Tire
We lived in an apartment for a while, when I was around seven or eight; it had a little playground in the middle, with swings and climbing bars and things like that. Over to one side of the normal swings there was a tire swing. I never liked it very much.
Part of it might've been the way it was mounted; the stereotypical tire swing is just a tire hung over a tree limb with a rope, swinging freely and hopefully not in the direction of the trunk. (Splat.)
This tire swing, though, was hung UFO-style, with four chains spaced around the top all connected to a central point. Up to four kids could sit on the tire, knees bumping against each other in the center hole, or backs to each other and legs swinging free around the tire's outer edge. The chains were hooked up to a thing that spun both clockwise and counter-. And that, basically, was the tire swing. It could swing back and forth a little, but the chains didn't have much give. Mainly kids would sit on it and get someone to set it spinning.
Say what you will about ways to have fun, but I find that spinning rapidly in circles while inhaling the tarry smell of an old tire gets unfun fast.

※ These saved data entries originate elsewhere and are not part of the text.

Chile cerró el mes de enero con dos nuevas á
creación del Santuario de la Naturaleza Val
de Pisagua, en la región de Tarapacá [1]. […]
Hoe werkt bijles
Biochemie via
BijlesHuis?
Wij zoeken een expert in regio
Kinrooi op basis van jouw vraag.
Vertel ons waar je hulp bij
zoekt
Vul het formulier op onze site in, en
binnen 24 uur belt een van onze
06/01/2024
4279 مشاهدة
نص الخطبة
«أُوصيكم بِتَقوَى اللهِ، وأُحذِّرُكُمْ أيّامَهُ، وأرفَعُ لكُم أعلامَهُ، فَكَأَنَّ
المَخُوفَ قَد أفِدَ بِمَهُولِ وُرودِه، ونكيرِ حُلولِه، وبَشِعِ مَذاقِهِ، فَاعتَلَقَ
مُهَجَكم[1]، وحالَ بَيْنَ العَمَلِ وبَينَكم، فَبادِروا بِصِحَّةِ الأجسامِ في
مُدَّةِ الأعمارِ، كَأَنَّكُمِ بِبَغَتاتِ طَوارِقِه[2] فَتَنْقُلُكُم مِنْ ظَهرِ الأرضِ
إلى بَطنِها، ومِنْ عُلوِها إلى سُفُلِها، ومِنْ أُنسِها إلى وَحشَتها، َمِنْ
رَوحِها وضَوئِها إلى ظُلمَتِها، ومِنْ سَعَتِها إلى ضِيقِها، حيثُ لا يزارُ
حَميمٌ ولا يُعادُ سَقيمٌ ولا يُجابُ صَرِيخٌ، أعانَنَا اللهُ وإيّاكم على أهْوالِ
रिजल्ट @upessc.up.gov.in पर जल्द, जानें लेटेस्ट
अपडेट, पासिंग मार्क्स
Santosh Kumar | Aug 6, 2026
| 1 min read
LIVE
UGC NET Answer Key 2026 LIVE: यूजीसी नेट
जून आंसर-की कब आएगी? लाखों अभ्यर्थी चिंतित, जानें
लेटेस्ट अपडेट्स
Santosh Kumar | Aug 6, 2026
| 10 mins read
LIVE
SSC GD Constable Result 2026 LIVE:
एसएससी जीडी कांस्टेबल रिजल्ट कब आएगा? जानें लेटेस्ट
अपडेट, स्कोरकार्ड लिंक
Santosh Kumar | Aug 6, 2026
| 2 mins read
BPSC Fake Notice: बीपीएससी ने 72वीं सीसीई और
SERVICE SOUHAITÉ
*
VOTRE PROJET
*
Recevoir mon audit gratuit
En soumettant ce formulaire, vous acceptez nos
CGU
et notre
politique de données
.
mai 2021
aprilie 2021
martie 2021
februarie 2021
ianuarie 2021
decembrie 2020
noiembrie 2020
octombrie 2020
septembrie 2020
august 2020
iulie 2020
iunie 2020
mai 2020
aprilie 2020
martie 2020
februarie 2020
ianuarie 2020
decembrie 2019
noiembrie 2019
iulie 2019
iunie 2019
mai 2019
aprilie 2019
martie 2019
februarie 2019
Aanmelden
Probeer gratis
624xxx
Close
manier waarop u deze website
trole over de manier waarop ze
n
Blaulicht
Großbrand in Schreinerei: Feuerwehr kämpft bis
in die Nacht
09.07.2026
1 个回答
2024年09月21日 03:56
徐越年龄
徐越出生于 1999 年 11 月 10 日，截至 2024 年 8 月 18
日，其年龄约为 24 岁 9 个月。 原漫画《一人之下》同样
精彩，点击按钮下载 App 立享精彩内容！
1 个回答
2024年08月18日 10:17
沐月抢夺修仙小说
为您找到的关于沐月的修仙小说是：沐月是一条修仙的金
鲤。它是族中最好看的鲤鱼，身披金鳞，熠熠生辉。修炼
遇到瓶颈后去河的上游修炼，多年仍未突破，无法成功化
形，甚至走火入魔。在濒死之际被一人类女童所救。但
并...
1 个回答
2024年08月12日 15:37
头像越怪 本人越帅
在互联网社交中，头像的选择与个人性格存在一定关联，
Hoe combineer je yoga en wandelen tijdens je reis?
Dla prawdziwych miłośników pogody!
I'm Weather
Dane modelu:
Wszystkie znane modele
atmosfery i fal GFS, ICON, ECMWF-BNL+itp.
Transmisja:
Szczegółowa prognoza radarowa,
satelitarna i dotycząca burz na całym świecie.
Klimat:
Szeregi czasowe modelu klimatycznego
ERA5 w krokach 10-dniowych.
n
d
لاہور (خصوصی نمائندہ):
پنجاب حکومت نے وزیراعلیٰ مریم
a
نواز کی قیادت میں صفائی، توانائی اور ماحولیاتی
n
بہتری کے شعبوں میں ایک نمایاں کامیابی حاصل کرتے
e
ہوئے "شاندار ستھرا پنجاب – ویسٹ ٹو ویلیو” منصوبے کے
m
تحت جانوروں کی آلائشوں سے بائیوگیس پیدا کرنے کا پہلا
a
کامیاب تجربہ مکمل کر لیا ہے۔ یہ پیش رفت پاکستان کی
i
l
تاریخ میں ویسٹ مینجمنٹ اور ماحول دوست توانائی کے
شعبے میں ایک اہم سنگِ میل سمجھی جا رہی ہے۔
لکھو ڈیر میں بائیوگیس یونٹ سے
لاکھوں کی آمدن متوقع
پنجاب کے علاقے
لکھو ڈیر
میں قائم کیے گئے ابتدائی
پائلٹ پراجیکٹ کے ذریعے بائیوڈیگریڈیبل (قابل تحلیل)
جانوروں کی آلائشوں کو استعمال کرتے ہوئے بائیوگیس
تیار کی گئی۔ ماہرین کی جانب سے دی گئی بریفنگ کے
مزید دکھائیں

This is not to say that I didn't play on the tire swing sometimes. Kids have short attention spans, and no doubt at times everything else in the playground seemed so boring that self-imposed dizziness presented a viable alternative. Still, as much as the stereotypical idyllic childhood involves long summers spent swinging under the branch of the ol' apple tree, I'm afraid I seem to have missed out.
At least I graduated from regular playground usage early enough to mostly avoid those modern hamster-tubing monstrosities they make by recycling tires. If I want to feel like a small rodent, I'll chew on some sunflower seeds.
Yeah, so this one is autobiographical, not fiction. I'm allowed.